In tutti gli incontri di quest'anno gli esperti di tumori sono affiancati da un artista, e nel caso di Roma era presente i maestro Michelangelo Pistoletto, anche lui convinto della possibile coesistenza dei due mondi: «L'arte partendo dalla persona può arrivare alla società - ha spiegato Pistoletto - e io sono convinto che sia il momento di fare come nel Rinascimento, quando l'arte e le scienze si sono unite per guarire le malattie della società». All'incontro hanno partecipato circa 150 ragazzi delle scuole superiori, particolarmente attenti anche durante l'intervento di Manuela Pellegrini, giovane ricercatrice dell'università Tor Vergata di Roma appena tornata dagli Usa che ha cercato di raccontare la bellezza e i sacrifici del suo lavoro: «In Italia ci sono difficoltà a più livelli - ha spiegato - soprattutto perchè i finanziamenti non sono sufficienti e non ci sono posti per i giovani ricercatori che abbiano una durata tale da garantire lo svolgimento dei progetti.

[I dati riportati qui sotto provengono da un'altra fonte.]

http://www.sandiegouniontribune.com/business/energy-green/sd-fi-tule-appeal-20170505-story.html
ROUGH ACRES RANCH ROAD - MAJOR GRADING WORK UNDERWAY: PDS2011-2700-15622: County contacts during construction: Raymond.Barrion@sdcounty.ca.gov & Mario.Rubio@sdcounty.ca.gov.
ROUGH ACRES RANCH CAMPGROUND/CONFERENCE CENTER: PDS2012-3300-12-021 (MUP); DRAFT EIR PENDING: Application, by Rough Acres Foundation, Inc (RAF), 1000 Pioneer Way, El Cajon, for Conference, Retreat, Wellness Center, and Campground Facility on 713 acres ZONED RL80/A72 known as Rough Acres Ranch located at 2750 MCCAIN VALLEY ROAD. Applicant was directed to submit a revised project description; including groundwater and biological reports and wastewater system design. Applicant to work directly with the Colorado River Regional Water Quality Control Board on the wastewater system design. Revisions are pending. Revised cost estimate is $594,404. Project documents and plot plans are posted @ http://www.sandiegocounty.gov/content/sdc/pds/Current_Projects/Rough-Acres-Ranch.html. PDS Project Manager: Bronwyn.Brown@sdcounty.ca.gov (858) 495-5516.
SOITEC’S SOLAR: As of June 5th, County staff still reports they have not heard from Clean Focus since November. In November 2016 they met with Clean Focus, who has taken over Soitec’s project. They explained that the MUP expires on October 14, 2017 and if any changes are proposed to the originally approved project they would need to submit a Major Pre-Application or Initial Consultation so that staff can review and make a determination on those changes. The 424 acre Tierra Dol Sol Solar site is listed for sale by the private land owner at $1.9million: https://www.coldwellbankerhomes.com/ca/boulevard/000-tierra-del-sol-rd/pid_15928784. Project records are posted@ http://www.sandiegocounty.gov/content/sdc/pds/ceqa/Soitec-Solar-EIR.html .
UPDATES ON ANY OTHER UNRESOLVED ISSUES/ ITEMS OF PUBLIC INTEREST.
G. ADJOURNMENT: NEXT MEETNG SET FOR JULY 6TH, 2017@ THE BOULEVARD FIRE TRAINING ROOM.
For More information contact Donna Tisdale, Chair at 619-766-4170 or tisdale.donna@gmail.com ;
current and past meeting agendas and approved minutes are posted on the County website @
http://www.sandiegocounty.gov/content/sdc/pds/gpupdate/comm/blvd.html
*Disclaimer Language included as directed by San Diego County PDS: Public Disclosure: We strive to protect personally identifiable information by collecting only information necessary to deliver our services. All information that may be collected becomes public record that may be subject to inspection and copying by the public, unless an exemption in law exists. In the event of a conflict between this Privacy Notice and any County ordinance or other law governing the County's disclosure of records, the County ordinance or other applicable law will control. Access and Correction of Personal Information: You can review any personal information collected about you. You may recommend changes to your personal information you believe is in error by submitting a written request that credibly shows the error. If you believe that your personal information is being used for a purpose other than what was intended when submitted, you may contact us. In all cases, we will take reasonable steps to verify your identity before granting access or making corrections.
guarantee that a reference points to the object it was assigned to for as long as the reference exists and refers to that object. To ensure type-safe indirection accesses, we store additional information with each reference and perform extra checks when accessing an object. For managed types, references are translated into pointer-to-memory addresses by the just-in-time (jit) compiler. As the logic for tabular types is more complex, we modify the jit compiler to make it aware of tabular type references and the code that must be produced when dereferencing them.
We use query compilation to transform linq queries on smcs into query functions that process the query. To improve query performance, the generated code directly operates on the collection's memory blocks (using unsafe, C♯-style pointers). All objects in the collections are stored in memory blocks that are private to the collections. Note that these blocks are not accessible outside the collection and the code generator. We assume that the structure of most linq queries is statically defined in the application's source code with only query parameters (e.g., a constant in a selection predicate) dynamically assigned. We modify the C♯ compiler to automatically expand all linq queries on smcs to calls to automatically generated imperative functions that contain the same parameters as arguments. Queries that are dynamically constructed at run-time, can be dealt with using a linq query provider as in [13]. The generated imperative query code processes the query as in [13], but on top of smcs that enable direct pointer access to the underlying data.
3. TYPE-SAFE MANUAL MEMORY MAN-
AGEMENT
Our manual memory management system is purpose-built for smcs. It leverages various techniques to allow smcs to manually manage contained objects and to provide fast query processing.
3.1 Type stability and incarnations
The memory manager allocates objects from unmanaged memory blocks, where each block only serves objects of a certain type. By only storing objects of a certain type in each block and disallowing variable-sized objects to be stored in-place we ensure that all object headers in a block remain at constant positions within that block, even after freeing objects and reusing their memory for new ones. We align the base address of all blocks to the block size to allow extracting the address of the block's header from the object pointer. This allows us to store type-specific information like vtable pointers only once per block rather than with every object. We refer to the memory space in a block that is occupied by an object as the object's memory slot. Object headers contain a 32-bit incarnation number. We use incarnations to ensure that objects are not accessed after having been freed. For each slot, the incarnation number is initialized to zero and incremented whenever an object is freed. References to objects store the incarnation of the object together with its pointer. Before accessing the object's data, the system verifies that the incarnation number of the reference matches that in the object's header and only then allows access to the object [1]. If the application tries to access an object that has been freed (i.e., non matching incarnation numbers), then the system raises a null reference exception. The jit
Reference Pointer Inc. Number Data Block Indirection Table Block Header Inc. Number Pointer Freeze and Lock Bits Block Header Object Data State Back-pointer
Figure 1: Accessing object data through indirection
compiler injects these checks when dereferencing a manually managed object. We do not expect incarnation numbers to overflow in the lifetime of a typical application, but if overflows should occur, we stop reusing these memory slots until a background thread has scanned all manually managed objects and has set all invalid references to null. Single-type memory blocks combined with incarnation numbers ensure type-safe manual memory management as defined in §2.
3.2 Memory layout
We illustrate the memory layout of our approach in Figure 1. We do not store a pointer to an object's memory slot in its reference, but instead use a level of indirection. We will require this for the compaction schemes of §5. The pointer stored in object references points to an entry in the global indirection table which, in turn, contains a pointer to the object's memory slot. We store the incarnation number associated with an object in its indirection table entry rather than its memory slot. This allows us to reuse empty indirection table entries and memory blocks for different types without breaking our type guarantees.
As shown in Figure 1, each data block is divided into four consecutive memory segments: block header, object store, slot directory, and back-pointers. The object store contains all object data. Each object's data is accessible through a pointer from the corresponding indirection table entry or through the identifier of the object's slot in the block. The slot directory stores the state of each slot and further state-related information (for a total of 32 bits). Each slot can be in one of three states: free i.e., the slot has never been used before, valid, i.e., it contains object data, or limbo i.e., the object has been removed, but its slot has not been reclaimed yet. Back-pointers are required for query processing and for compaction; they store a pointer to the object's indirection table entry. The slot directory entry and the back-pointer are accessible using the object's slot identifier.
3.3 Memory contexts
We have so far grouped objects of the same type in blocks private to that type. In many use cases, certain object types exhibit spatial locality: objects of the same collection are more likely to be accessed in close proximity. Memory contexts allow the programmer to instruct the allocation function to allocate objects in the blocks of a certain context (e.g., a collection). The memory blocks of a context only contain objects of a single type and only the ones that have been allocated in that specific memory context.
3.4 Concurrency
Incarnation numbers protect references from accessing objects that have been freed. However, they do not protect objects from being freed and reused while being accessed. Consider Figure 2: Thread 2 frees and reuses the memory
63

Tuttavia vale la pena di impegnarsi, soprattutto per dare una speranza ai malati e ai loro familiari».

«I centri abbronzanti sono delle vere e proprie fabbriche di tumori». Ne è convinto il professor Pier Luigi Lollini, che ha introdotto a Bologna il dibattito organizzato dall'Airc per la giornata di ricerca sul cancro. Lollini ha insistito sulla prevenzione, «che permetterebbe, ed è questo l'obiettivo, di eliminare il 50% dei tumori», ricordando che, tra i fattori più cancerogeni ci sono appunto i raggi ultravioletti. Questi, oltre che dal sole, vengono irradiati proprio dalle lampade per l'abbronzatura. Responsabile di un terzo dei tumori, ha ricordato Lollini, è però il fumo. «In Italia ci sono stati 80 mila morti quest'anno per cause legate ad esso, metà delle quali di cancro». Per fare un paragone, sommando i decessi 'accidentalì, come omicidi, suicidi o incidenti stradali, si arriva a circa 30 mila morti, ha detto il docente dell'università di Bologna. Più ridotto, invece, il fattore inquinamento, responsabile solo dell'1% delle malattie.

«Non è vero che vivere in città aumenta il rischio», per il professore. L'alcol causa poi il 4% dei tumori, l'obesità il 3%, la scarsa attività fisica il 2%. Alle nuove frontiere della ricerca, in particolare a due progetti portati avanti dall'associazione grazie ai fondi del cinque per mille, è stato dedicato il dibattito. «La prima novità - ha spiegato il professor Stefano Pileri, anche lui dell'ateneo bolognese - è nello sviluppo di nuove terapie mirate. Cioè passare da protocolli rigidi, applicati a tutti i pazienti, a studiare delle cure sempre più personalizzate».